Excerpts from a dataset:
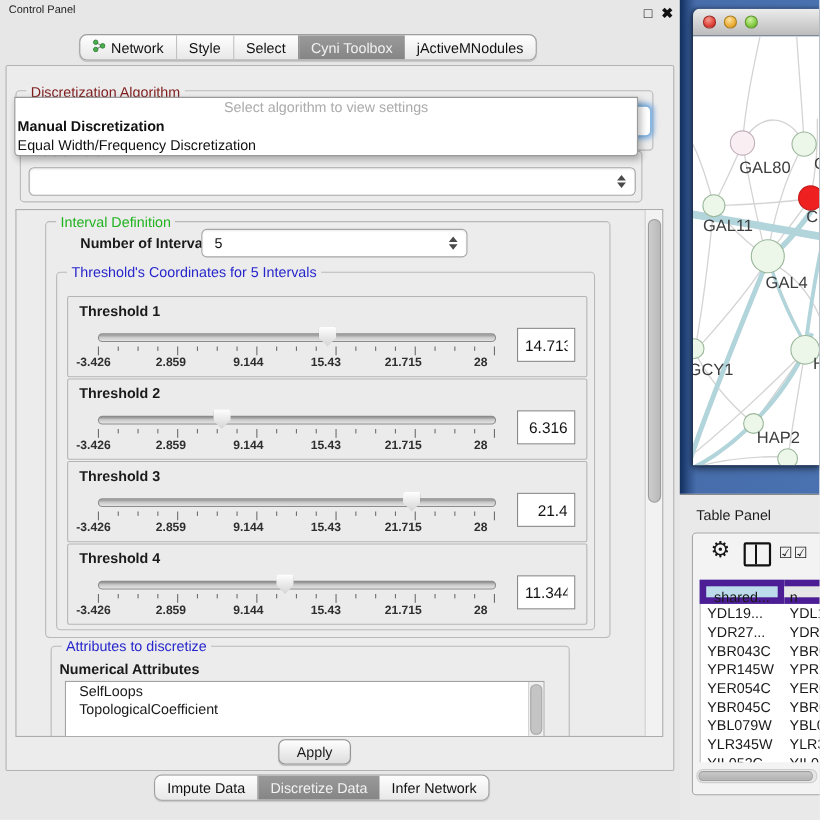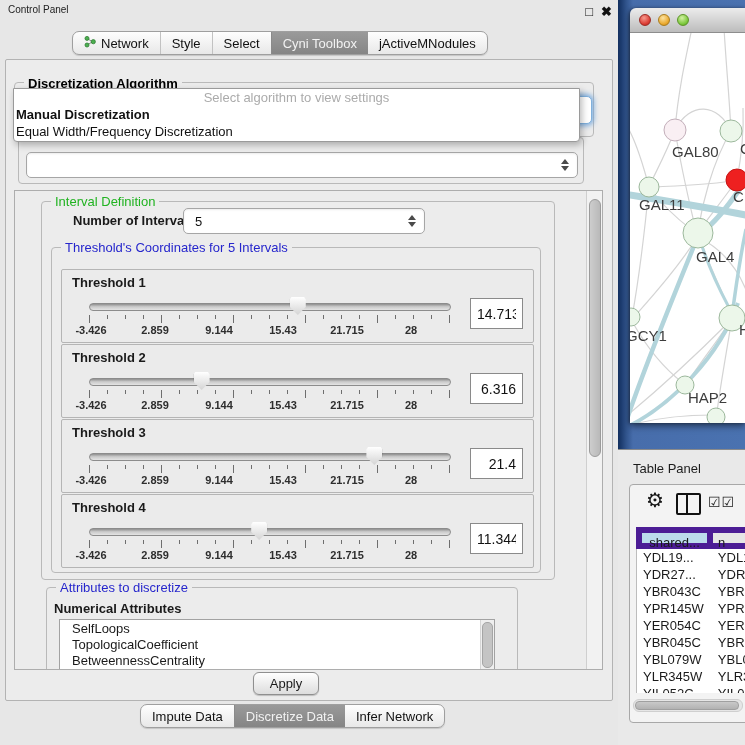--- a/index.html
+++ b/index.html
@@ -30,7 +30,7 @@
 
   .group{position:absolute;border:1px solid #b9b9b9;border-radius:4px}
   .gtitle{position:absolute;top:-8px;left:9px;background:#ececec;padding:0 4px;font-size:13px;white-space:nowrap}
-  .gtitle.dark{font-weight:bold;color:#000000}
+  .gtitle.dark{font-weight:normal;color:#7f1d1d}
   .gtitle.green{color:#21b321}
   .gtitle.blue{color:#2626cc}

- _What is being asked_
Copy out every line of the records that the string "absolute" appears in.

- _Exercise result_
   .group{position:absolute;border:1px solid #b9b9b9;border-radius:4px}
   .gtitle{position:absolute;top:-8px;left:9px;background:#ececec;padding:0 4px;font-size:13px;white-space:nowrap}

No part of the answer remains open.